§ **RECORDS**:
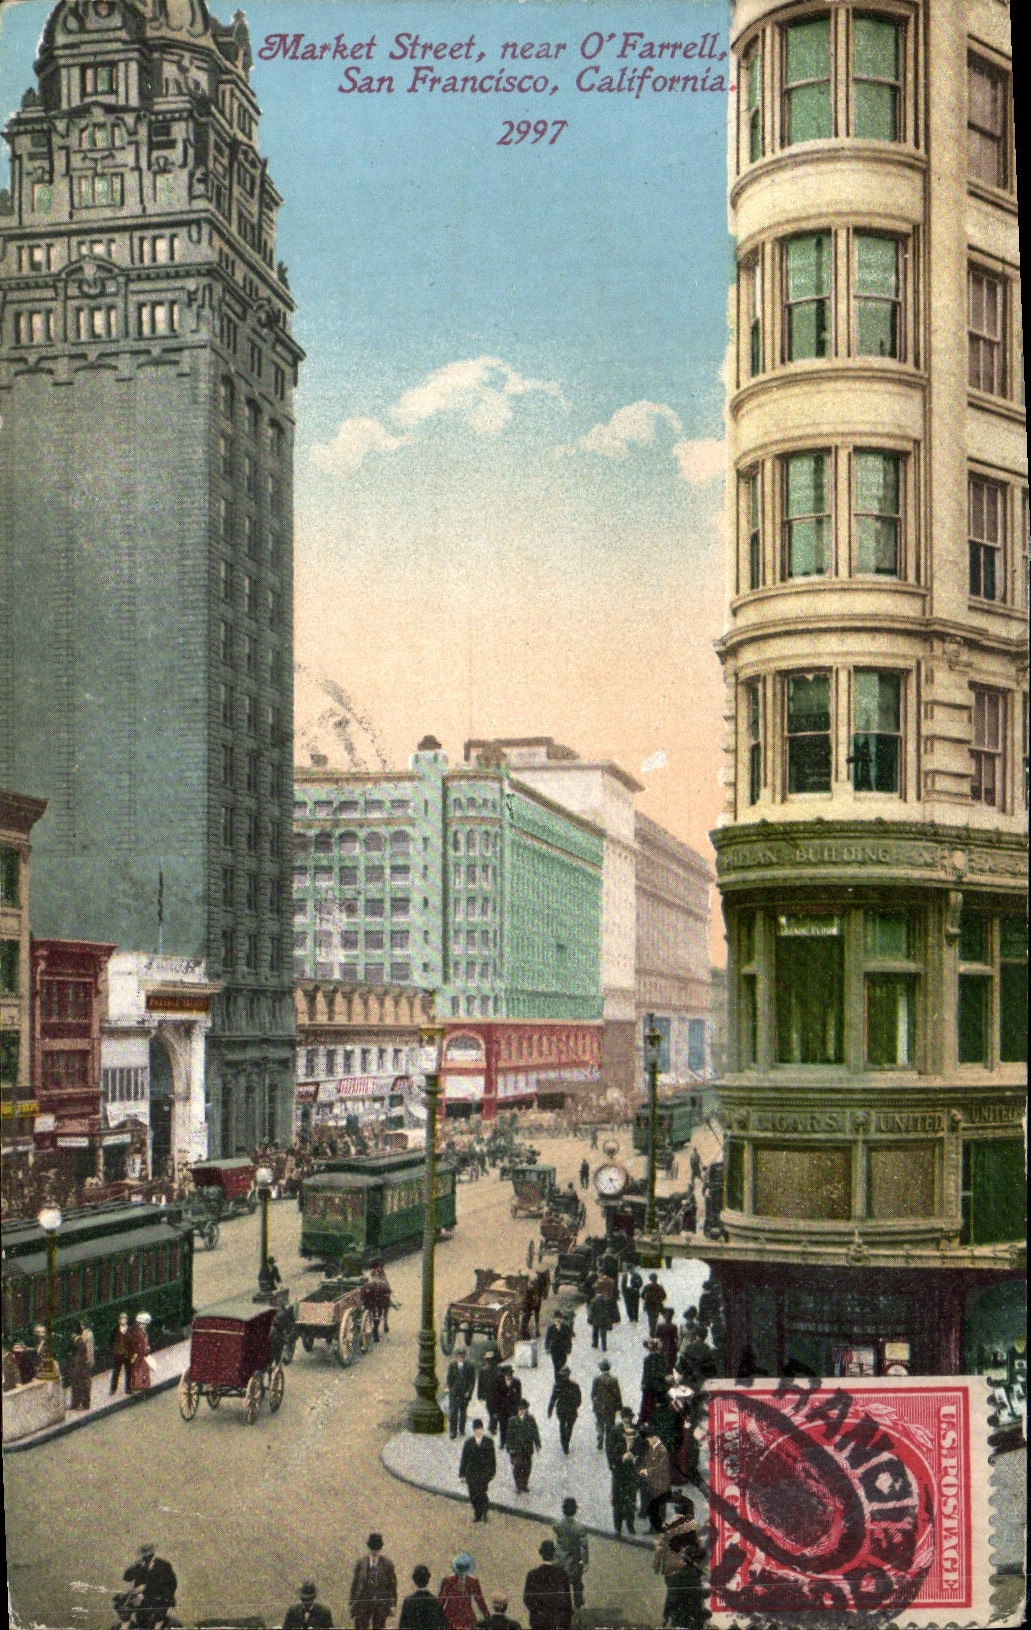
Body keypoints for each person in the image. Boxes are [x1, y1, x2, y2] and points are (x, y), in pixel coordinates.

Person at [653, 1502, 708, 1629]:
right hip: (688, 1570)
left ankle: (667, 1616)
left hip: (673, 1570)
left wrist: (657, 1565)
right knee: (692, 1596)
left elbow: (660, 1547)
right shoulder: (693, 1526)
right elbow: (700, 1548)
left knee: (673, 1593)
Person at [122, 1543, 177, 1629]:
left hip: (160, 1600)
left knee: (158, 1622)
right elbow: (126, 1577)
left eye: (147, 1555)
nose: (144, 1557)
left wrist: (146, 1587)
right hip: (144, 1601)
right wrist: (134, 1566)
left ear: (152, 1554)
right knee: (141, 1620)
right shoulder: (140, 1566)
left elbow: (172, 1584)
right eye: (143, 1555)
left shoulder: (163, 1565)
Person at [350, 1534, 398, 1630]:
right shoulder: (361, 1563)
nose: (375, 1552)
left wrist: (392, 1605)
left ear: (380, 1548)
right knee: (361, 1626)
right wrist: (352, 1603)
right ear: (369, 1548)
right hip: (364, 1602)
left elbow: (392, 1587)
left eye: (377, 1549)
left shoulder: (387, 1564)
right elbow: (355, 1585)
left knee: (379, 1626)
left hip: (380, 1604)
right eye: (373, 1549)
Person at [522, 1541, 573, 1630]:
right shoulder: (562, 1575)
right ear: (554, 1553)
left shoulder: (532, 1575)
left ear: (541, 1553)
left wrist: (539, 1613)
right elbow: (566, 1602)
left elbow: (527, 1599)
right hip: (556, 1623)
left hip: (538, 1623)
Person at [552, 1497, 589, 1611]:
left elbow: (557, 1542)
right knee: (577, 1583)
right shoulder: (580, 1528)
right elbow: (583, 1547)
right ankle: (578, 1602)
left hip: (560, 1559)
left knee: (562, 1583)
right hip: (574, 1561)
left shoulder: (557, 1525)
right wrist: (585, 1562)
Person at [459, 1417, 497, 1523]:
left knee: (482, 1493)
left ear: (482, 1429)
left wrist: (492, 1473)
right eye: (476, 1429)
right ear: (473, 1430)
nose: (478, 1431)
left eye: (480, 1429)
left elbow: (492, 1459)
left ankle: (484, 1511)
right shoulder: (468, 1443)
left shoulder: (488, 1442)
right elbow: (464, 1459)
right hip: (471, 1473)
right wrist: (462, 1475)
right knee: (473, 1495)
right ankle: (477, 1513)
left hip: (483, 1474)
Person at [437, 1553, 488, 1630]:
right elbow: (480, 1601)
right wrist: (487, 1616)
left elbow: (441, 1601)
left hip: (450, 1618)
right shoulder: (473, 1581)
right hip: (467, 1617)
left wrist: (435, 1617)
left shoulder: (448, 1580)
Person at [638, 1432, 673, 1532]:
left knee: (659, 1506)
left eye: (649, 1440)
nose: (648, 1442)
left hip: (661, 1484)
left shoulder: (662, 1450)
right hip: (654, 1482)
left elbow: (661, 1467)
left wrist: (647, 1471)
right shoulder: (653, 1448)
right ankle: (654, 1527)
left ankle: (658, 1528)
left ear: (655, 1437)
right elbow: (647, 1460)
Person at [505, 1397, 541, 1492]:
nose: (522, 1411)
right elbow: (509, 1435)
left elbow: (535, 1432)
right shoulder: (513, 1420)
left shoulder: (530, 1419)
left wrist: (537, 1444)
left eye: (524, 1409)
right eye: (520, 1409)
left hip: (527, 1448)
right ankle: (518, 1485)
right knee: (517, 1467)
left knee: (527, 1467)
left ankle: (524, 1484)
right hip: (516, 1449)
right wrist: (509, 1448)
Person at [546, 1365, 582, 1455]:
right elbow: (579, 1398)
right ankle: (566, 1442)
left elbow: (553, 1398)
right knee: (569, 1426)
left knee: (562, 1425)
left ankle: (564, 1442)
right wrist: (576, 1406)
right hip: (571, 1409)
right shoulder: (574, 1385)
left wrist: (550, 1410)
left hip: (561, 1409)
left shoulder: (558, 1385)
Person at [591, 1358, 623, 1449]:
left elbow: (593, 1394)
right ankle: (609, 1442)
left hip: (599, 1407)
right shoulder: (613, 1380)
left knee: (600, 1423)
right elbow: (617, 1394)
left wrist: (595, 1403)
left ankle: (600, 1438)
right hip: (611, 1407)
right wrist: (619, 1407)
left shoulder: (596, 1379)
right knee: (610, 1425)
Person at [447, 1347, 477, 1440]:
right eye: (459, 1355)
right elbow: (449, 1379)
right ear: (456, 1356)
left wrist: (469, 1392)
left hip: (465, 1393)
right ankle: (453, 1431)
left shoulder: (470, 1366)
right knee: (453, 1412)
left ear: (465, 1355)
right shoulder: (452, 1365)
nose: (461, 1357)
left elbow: (472, 1381)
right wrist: (451, 1389)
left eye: (462, 1355)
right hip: (454, 1393)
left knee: (463, 1411)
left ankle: (461, 1429)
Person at [492, 1365, 522, 1448]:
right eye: (507, 1374)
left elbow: (519, 1396)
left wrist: (518, 1408)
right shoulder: (498, 1382)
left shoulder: (517, 1382)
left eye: (510, 1373)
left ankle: (512, 1442)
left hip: (512, 1408)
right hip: (502, 1408)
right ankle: (503, 1442)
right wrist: (496, 1410)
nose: (509, 1375)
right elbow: (496, 1397)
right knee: (502, 1426)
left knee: (513, 1425)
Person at [362, 1264, 394, 1342]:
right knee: (382, 1309)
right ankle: (384, 1323)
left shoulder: (369, 1281)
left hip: (371, 1300)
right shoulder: (384, 1280)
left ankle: (375, 1326)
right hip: (381, 1297)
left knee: (374, 1310)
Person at [68, 1319, 94, 1410]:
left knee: (81, 1384)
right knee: (83, 1384)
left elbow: (89, 1350)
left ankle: (81, 1403)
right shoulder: (83, 1337)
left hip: (82, 1365)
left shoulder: (85, 1337)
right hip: (82, 1365)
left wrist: (89, 1360)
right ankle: (83, 1403)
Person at [477, 1349, 501, 1435]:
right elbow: (480, 1384)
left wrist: (480, 1395)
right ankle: (492, 1426)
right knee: (494, 1412)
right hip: (494, 1395)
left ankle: (492, 1427)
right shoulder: (497, 1369)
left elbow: (480, 1385)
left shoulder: (485, 1370)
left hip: (491, 1395)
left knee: (492, 1411)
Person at [587, 1287, 617, 1353]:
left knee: (595, 1332)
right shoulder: (607, 1300)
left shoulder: (593, 1300)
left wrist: (590, 1319)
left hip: (596, 1319)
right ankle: (604, 1346)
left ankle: (595, 1344)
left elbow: (591, 1311)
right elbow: (610, 1310)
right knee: (603, 1334)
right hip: (604, 1319)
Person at [129, 1313, 153, 1392]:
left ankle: (141, 1384)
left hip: (142, 1353)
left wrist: (146, 1347)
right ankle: (140, 1384)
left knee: (142, 1368)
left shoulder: (140, 1332)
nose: (145, 1326)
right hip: (139, 1354)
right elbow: (139, 1344)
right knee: (140, 1369)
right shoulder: (138, 1333)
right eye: (144, 1324)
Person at [544, 1313, 572, 1377]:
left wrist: (569, 1348)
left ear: (562, 1319)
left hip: (563, 1349)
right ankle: (557, 1380)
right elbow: (547, 1339)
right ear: (554, 1319)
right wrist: (546, 1348)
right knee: (556, 1366)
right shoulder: (551, 1328)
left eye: (559, 1318)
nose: (558, 1320)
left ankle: (563, 1379)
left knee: (562, 1364)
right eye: (556, 1318)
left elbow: (568, 1339)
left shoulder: (566, 1327)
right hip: (554, 1350)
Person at [110, 1313, 133, 1393]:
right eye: (122, 1319)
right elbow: (111, 1341)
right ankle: (113, 1389)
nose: (124, 1320)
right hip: (118, 1354)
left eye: (125, 1319)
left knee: (129, 1372)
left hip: (127, 1354)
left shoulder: (130, 1329)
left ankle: (128, 1388)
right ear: (119, 1320)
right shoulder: (115, 1330)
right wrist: (114, 1351)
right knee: (116, 1372)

§ **TASK DESCRIPTION**:
The lines above from the one containing "right wrist: (546, 1348)" through the one containing "left shoulder: (130, 1329)" are to be set down exactly, and no others.

§ **COMPLETED EXERCISE**:
right wrist: (546, 1348)
right knee: (556, 1366)
right shoulder: (551, 1328)
left eye: (559, 1318)
nose: (558, 1320)
left ankle: (563, 1379)
left knee: (562, 1364)
right eye: (556, 1318)
left elbow: (568, 1339)
left shoulder: (566, 1327)
right hip: (554, 1350)
Person at [110, 1313, 133, 1393]:
right eye: (122, 1319)
right elbow: (111, 1341)
right ankle: (113, 1389)
nose: (124, 1320)
right hip: (118, 1354)
left eye: (125, 1319)
left knee: (129, 1372)
left hip: (127, 1354)
left shoulder: (130, 1329)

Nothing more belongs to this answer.